From the first line to the last, restate the material word for word; pictures stay out.

[Opening The data section]

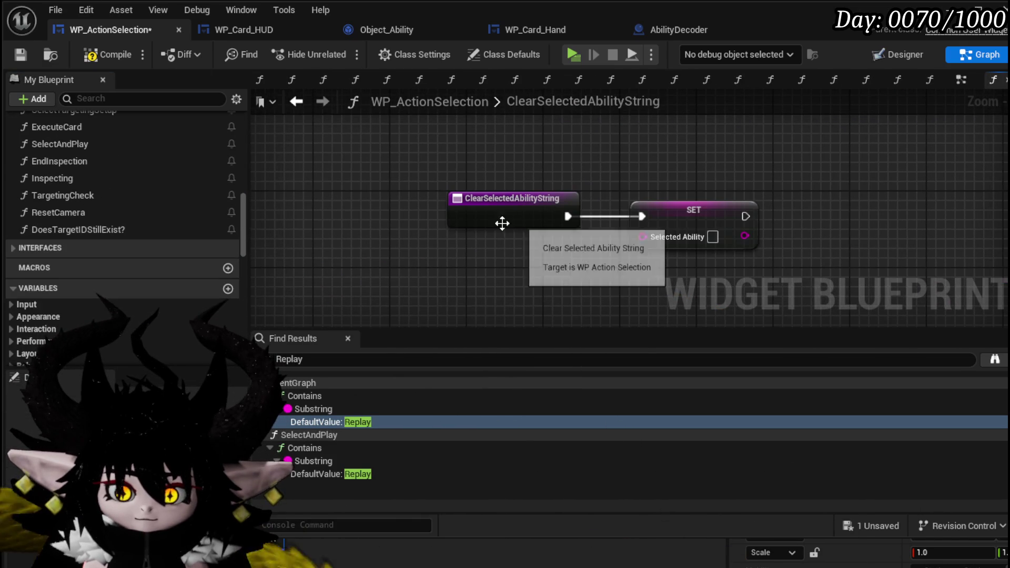
pyautogui.scroll(-10, 182, 235)
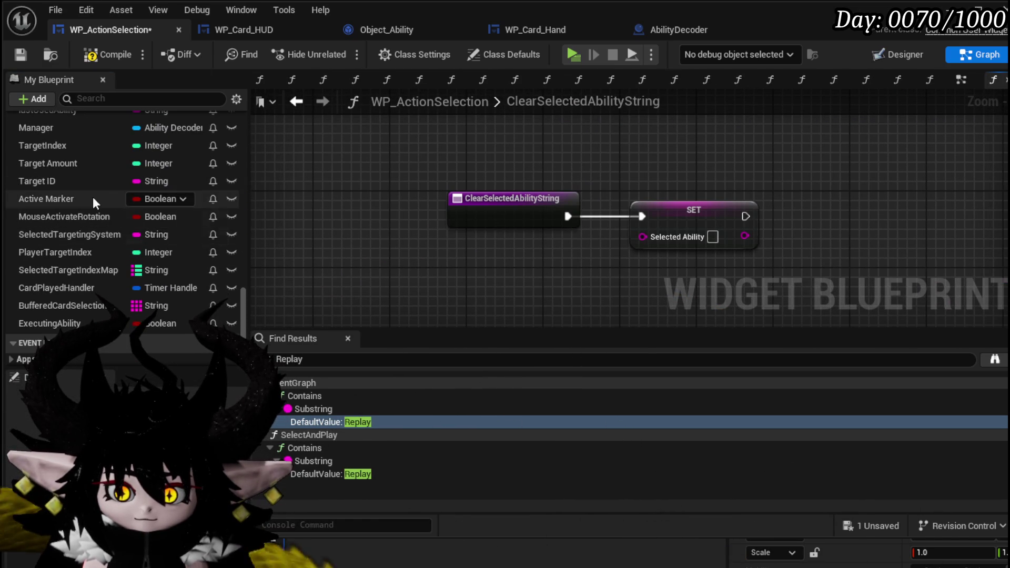
pyautogui.scroll(10, 222, 249)
pyautogui.scroll(5, 222, 248)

[Closing The data section]

Written answer:
pyautogui.scroll(-10, 182, 235)
pyautogui.scroll(10, 222, 249)
pyautogui.scroll(5, 222, 248)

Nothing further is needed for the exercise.